March 2015 links

Cotton-Barratt, Allocating risk mitigation across time.

The new Ian Morris book sounds very Hansonian, which probably means it’ll end up being one of my favorite books of 2015 when I have a chance to read it.

Why do we pay pure mathematicians? A dialogue.

Watch a FiveThirtyEight article get written, keystroke by keystroke. Scott Alexander, will you please record yourself writing one blog post?

Grace, The economy of weirdness.

Kahneman interviews Harari about the future.

On March 14th, there will be wrap parties for Harry Potter and the Methods of Rationality in at least 15 different countries. I’m assuming this is another first for a fanfic.

 

AI stuff

YC President Sam Altman on superhuman AI: part 1, part 2. I agree with most of what he writes, the biggest exceptions being that I think (1) AGI probably isn’t the Great Filter, (2) AI progress isn’t a double exponential, and (3) I don’t have much of an opinion on the role of regulation, as it’s not something I’ve tried hard to figure out.

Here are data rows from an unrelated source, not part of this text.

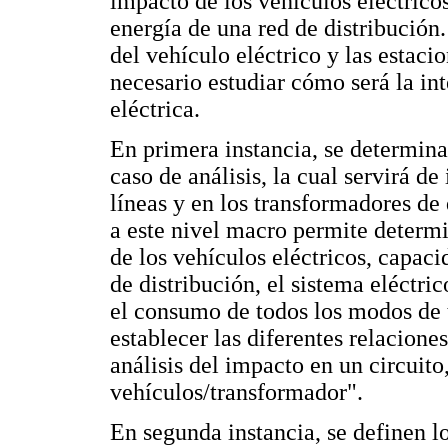
impacto de los vehículos eléctricos
energía de una red de distribución
del vehículo eléctrico y las estaci
necesario estudiar cómo será la in
eléctrica.
En primera instancia, se determina
caso de análisis, la cual servirá d
líneas y en los transformadores de 
a este nivel macro permite determi
de los vehículos eléctricos, capaci
de distribución, el sistema eléctri
el consumo de todos los modos de 
establecer las diferentes relacione
análisis del impacto en un circuito
vehículos/transformador".
En segunda instancia, se definen l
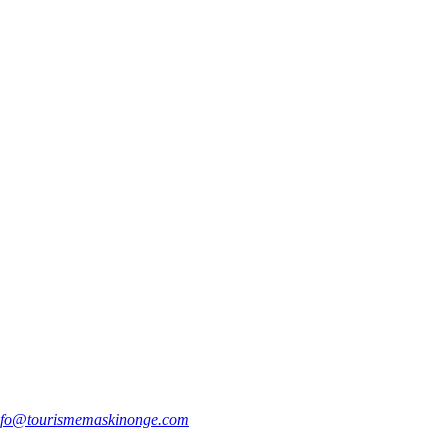
nfo@tourismemaskinonge.com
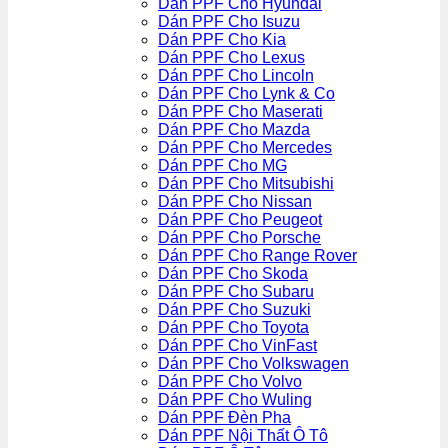
Dán PPF Cho Hyundai
Dán PPF Cho Isuzu
Dán PPF Cho Kia
Dán PPF Cho Lexus
Dán PPF Cho Lincoln
Dán PPF Cho Lynk & Co
Dán PPF Cho Maserati
Dán PPF Cho Mazda
Dán PPF Cho Mercedes
Dán PPF Cho MG
Dán PPF Cho Mitsubishi
Dán PPF Cho Nissan
Dán PPF Cho Peugeot
Dán PPF Cho Porsche
Dán PPF Cho Range Rover
Dán PPF Cho Skoda
Dán PPF Cho Subaru
Dán PPF Cho Suzuki
Dán PPF Cho Toyota
Dán PPF Cho VinFast
Dán PPF Cho Volkswagen
Dán PPF Cho Volvo
Dán PPF Cho Wuling
Dán PPF Đèn Pha
Dán PPF Nội Thất Ô Tô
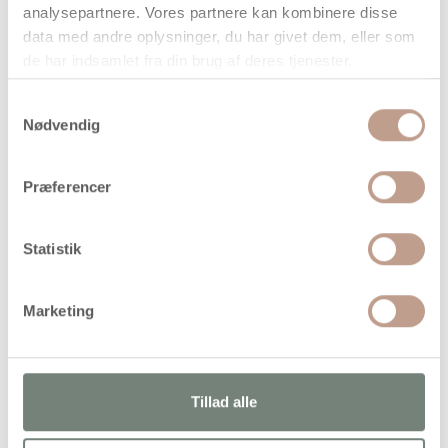
analysepartnere. Vores partnere kan kombinere disse
data med andre oplysninger, du har givet dem, eller som
de har indsamlet fra din brug af deres tjenester.
Samtykkevalg
Nødvendig
På lager
Levering: 1-3 hverdage
Præferencer
Handelsbetingelser
Statistik
Originale PhotoPearls/rørperler fra Nabbi. Fremstil dine
egne kunstværker ud fra digitale billeder
Marketing
Tillad alle
Alternativer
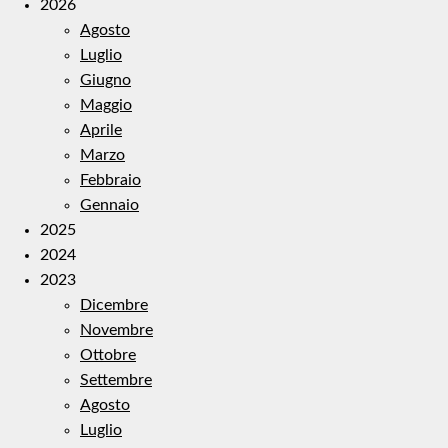
2026
Agosto
Luglio
Giugno
Maggio
Aprile
Marzo
Febbraio
Gennaio
2025
2024
2023
Dicembre
Novembre
Ottobre
Settembre
Agosto
Luglio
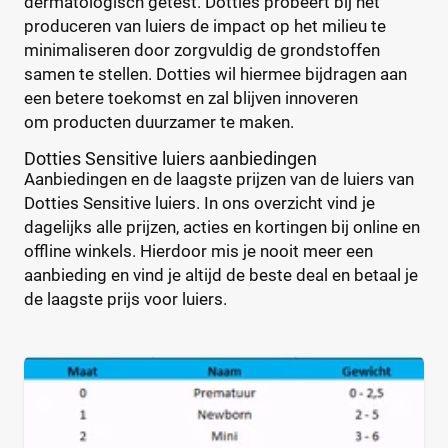
dermatologisch getest. Dotties probeert bij het
Babyluier
(5)
Pura
(9)
produceren van luiers de impact op het milieu te
Luierbroekje
(0)
Rascal + Friends
(11)
minimaliseren door zorgvuldig de grondstoffen
Nachtluier
(0)
samen te stellen. Dotties wil hiermee bijdragen aan
SweetCare
(16)
Zwemluier
(0)
een betere toekomst en zal blijven innoveren
Teddy Care
(3)
om producten duurzamer te maken.
Tidoo
(8)
Gewicht kind
Dotties Sensitive luiers aanbiedingen
Toujours
(5)
Aanbiedingen en de laagste prijzen van de luiers van
Trekpleister
(4)
Dotties Sensitive luiers. In ons overzicht vind je
Wiona
(4)
dagelijks alle prijzen, acties en kortingen bij online en
offline winkels. Hierdoor mis je nooit meer een
0
20
40
60
aanbieding en vind je altijd de beste deal en betaal je
de laagste prijs voor luiers.
Verpakking
Maandbox
(0)
Standaard pak
(0)
Voordeelpak
(0)
Voorraadbox
(0)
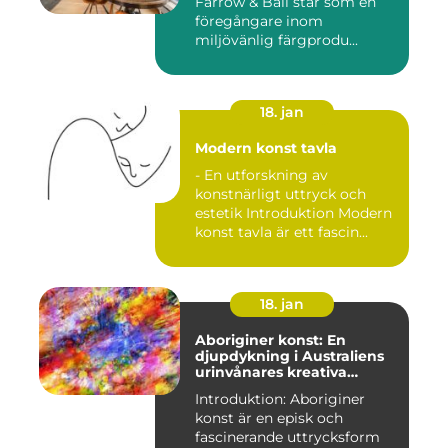
Farrow & Ball står som en
föregångare inom
miljövänlig färgprodu...
18. jan
Modern konst tavla
- En utforskning av
konstnärligt uttryck och
estetik Introduktion Modern
konst tavla är ett fascin...
18. jan
Aboriginer konst: En
djupdykning i Australiens
urinvånares kreativa
uttryck
Introduktion: Aboriginer
konst är en episk och
fascinerande uttrycksform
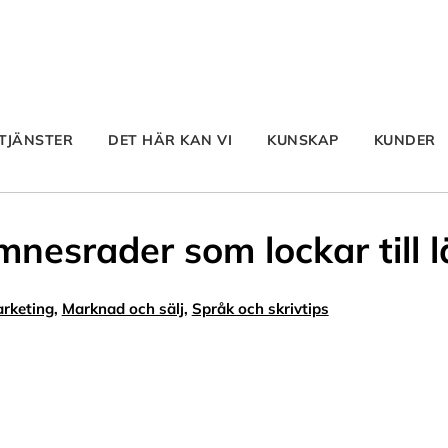
TJÄNSTER
DET HÄR KAN VI
KUNSKAP
KUNDER
mnesrader som lockar till 
rketing
,
Marknad och sälj
,
Språk och skrivtips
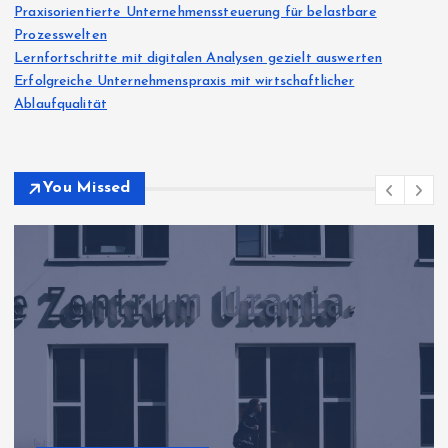
Praxisorientierte Unternehmenssteuerung für belastbare
Prozesswelten
Lernfortschritte mit digitalen Analysen gezielt auswerten
Erfolgreiche Unternehmenspraxis mit wirtschaftlicher
Ablaufqualität
You Missed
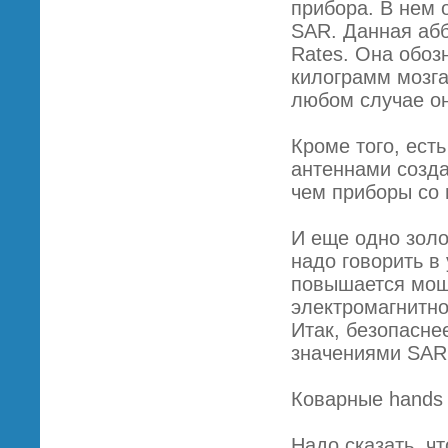
прибора. В нем 
SAR. Данная абб
Rates. Она обоз
килограмм мозга
любом случае он
Кроме того, ест
антеннами созд
чем приборы со
И еще одно золо
надо говорить в
повышается мощн
электромагнитно
Итак, безопасн
значениями SAR
Коварные hands 
Надо сказать, ч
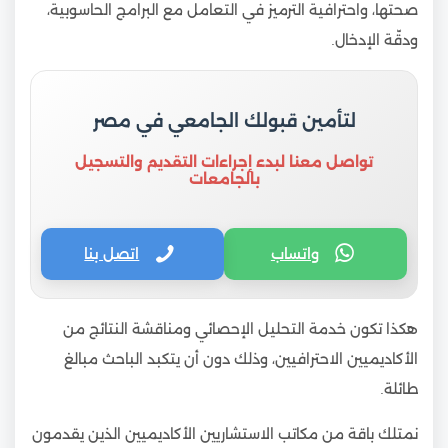
صحتها، واحترافية الترميز في التعامل مع البرامج الحاسوبية،
ودقّة الإدخال.
لتأمين قبولك الجامعي في مصر
تواصل معنا لبدء إجراءات التقديم والتسجيل
بالجامعات
واتساب
اتصل بنا
هكذا تكون خدمة التحليل الإحصائي ومناقشة النتائج من
الأكاديميين الاحترافيين، وذلك دون أن يتكبد الباحث مبالغ
طائلة.
نمتلك باقة من مكاتب الاستشاريين الأكاديميين الذين يقدمون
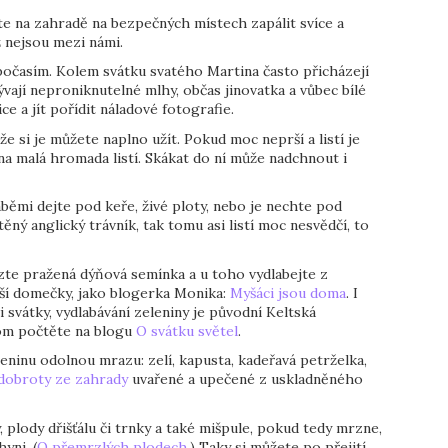
te na zahradě na bezpečných místech zapálit svíce a
ž nejsou mezi námi.
očasím. Kolem svátku svatého Martina často přicházejí
ývají neproniknutelné mlhy, občas jinovatka a vůbec bílé
ce a jít pořídit náladové fotografie.
kže si je můžete naplno užít. Pokud moc neprší a listí je
na malá hromada listí. Skákat do ní může nadchnout i
ráběmi dejte pod keře, živé ploty, nebo je nechte pod
ný anglický trávník, tak tomu asi listí moc nesvědčí, to
zte pražená dýňová semínka a u toho vydlabejte z
ší domečky, jako blogerka Monika:
Myšáci jsou doma
. I
 svátky, vydlabávání zeleniny je původní Keltská
 tom počtěte na blogu
O svátku světel
.
leninu odolnou mrazu: zelí, kapusta, kadeřavá petrželka,
dobroty ze zahrady
uvařené a upečené z uskladněného
 plody dřišťálu či trnky a také mišpule, pokud tedy mrzne,
yni. (
O přemrzlých plodech.
) Taky si můžete po přejití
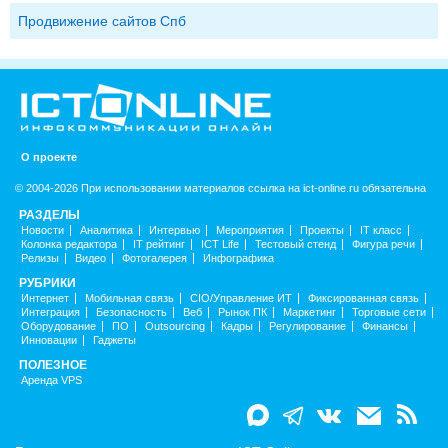
Продвижение сайтов Спб
О проекте
© 2004-2026 При использовании материалов ссылка на ict-online.ru обязательна
РАЗДЕЛЫ
Новости
Аналитика
Интервью
Мероприятия
Проекты
IT класс
Колонка редактора
IT рейтинг
ICT Life
Тестовый стенд
Фигура речи
Релизы
Видео
Фотогалерея
Инфографика
РУБРИКИ
Интернет
Мобильная связь
CIO/Управление ИТ
Фиксированная связь
Интеграция
Безопасность
Веб
Рынок ПК
Маркетинг
Торговые сети
Оборудование
ПО
Outsourcing
Кадры
Регулирование
Финансы
Инновации
Гаджеты
ПОЛЕЗНОЕ
Аренда VPS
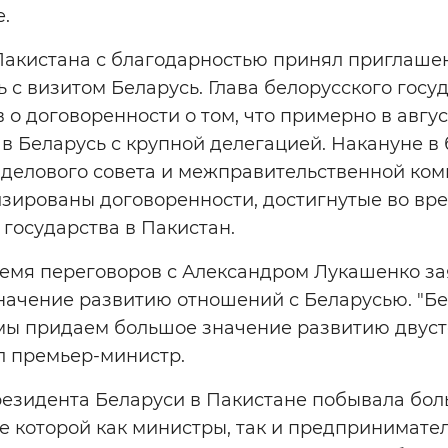
.
акистана с благодарностью принял приглаше
 с визитом Беларусь. Глава белорусского госу
 о договоренности о том, что примерно в авг
в Беларусь с крупной делегацией. Накануне в
делового совета и межправительственной коми
зированы договоренности, достигнутые во вр
 государства в Пакистан.
емя переговоров с Александром Лукашенко зая
начение развитию отношений с Беларусью. "Бе
 мы придаем большое значение развитию двус
ал премьер-министр.
резидента Беларуси в Пакистане побывала бол
ве которой как министры, так и предпринимате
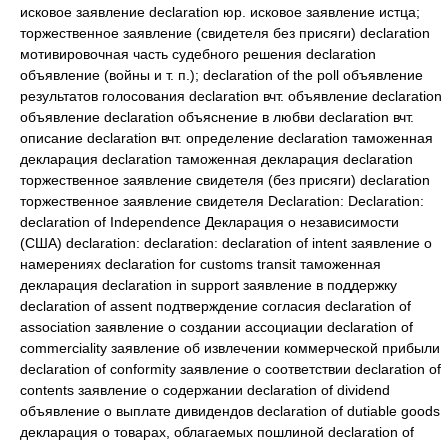
исковое заявление declaration юр. исковое заявление истца;
торжественное заявление (свидетеля без присяги) declaration
мотивировочная часть судебного решения declaration
объявление (войны и т. п.); declaration of the poll объявление
результатов голосования declaration вчт. объявление declaration
объявление declaration объяснение в любви declaration вчт.
описание declaration вчт. определение declaration таможенная
декларация declaration таможенная декларация declaration
торжественное заявление свидетеля (без присяги) declaration
торжественное заявление свидетеля Declaration: Declaration:
declaration of Independence Декларация о независимости
(США) declaration: declaration: declaration of intent заявление о
намерениях declaration for customs transit таможенная
декларация declaration in support заявление в поддержку
declaration of assent подтверждение согласия declaration of
association заявление о создании ассоциации declaration of
commerciality заявление об извлечении коммерческой прибыли
declaration of conformity заявление о соответствии declaration of
contents заявление о содержании declaration of dividend
объявление о выплате дивидендов declaration of dutiable goods
декларация о товарах, облагаемых пошлиной declaration of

Stuart Russell and Rodney Brooks debated the value alignment problem at Davos 2015. (Watch at 2x speed.)

Pretty good coverage of MIRI’s value learning paper at Nautilus.

Comments

  1. Luke says

    Hello sir. I just recently came upon your old Common Sense Atheism blog in a search regarding William Lane Craig. I thoroughly reject Christianity, but I am still trying to learn in the area of philosophy, edging closer to atheism than deism. However, it seems whenever I get into the more serious areas of philosophy, I am completely lost. It seems that everyone is correct and justified in their thinking, even when they are all mutually exclusive. What could you recommend for me to improve my comprehension with philosophy and critical thinking, since all I get out of it now is a headache? Thanks.